» ВЫБРАННЫЙ ТЕКСТ
★ ★ ★ ★

У этого молчания есть запахи, оттенки, причины и последствия. Свои оправдания и объяснения. Оно передавалось из поколения в поколение вместе с неотрефлексированными травмами и незалеченными ранами.
Огромный тренажер молчания, заново заработавший после февраля 2022 года.
«Новая газета Европа» исследует, как и почему в советских семьях скрывали события настоящего и прошлого и как удавалось (и удавалось ли) с этим жить.
Этот текст медиаменеджер, публицист и основатель издательского дома «Коммерсантъ» Владимир Яковлев написал в фейсбуке еще в 2016 году. К тому моменту его отца — легендарного советского журналиста Егора Яковлева, выпустившего плеяду талантливых журналистов, уже не было в живых. Сам Яковлев-старший никогда о таком прошлом своей семьи не рассказывал. Во всяком случае, публично.
На просьбу «Новой газеты Европа» рассказать про деда Владимир Яковлев ответил, что больше не хочет ворошить прошлое. «Для меня это слишком личная и чувствительная тема, чтобы снова к ней возвращаться», — написал он.

★ ★ ★ ★

» ЗАДАНИЕ A
Выпишите из отрывка о молчании в советских семьях отрезок от слов «Огромный тренажер молчания, заново» до слов «всяком случае, публично.» включительно.
» ЗАДАНИЕ B
Ответьте по отрывку о молчании в советских семьях:
(i) После какого момента, согласно тексту, заново заработал тренажер молчания?
(ii) Основателем какого издательского дома назван Владимир Яковлев?
(iii) В каком году Владимир Яковлев написал свой текст в фейсбуке?

★ ★ ★ ★

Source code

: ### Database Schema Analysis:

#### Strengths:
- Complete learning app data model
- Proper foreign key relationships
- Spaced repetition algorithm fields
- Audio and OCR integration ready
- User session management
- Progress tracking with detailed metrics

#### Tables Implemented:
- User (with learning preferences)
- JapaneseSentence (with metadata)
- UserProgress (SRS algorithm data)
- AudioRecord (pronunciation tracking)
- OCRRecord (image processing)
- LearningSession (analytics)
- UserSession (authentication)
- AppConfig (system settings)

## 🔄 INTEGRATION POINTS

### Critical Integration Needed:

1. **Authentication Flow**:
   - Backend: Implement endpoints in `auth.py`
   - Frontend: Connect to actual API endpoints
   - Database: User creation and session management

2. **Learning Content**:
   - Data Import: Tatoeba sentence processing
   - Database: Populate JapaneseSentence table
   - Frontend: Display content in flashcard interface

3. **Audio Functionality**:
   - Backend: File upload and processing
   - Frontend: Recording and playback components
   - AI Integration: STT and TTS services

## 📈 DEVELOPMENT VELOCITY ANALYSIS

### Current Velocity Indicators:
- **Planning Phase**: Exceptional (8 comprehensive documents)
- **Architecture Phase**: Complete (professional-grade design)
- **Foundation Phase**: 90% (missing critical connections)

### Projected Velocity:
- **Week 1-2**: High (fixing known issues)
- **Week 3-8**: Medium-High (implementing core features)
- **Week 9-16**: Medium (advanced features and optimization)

★ ★ ★ ★

» ОТВЕТ A
Огромный тренажер молчания, заново заработавший после февраля 2022 года.
«Новая газета Европа» исследует, как и почему в советских семьях скрывали события настоящего и прошлого и как удавалось (и удавалось ли) с этим жить.
Этот текст медиаменеджер, публицист и основатель издательского дома «Коммерсантъ» Владимир Яковлев написал в фейсбуке еще в 2016 году. К тому моменту его отца — легендарного советского журналиста Егора Яковлева, выпустившего плеяду талантливых журналистов, уже не было в живых. Сам Яковлев-старший никогда о таком прошлом своей семьи не рассказывал. Во всяком случае, публично.

» ОТВЕТ B
(i) После февраля 2022 года.
(ii) Издательского дома «Коммерсантъ».
(iii) В 2016 году.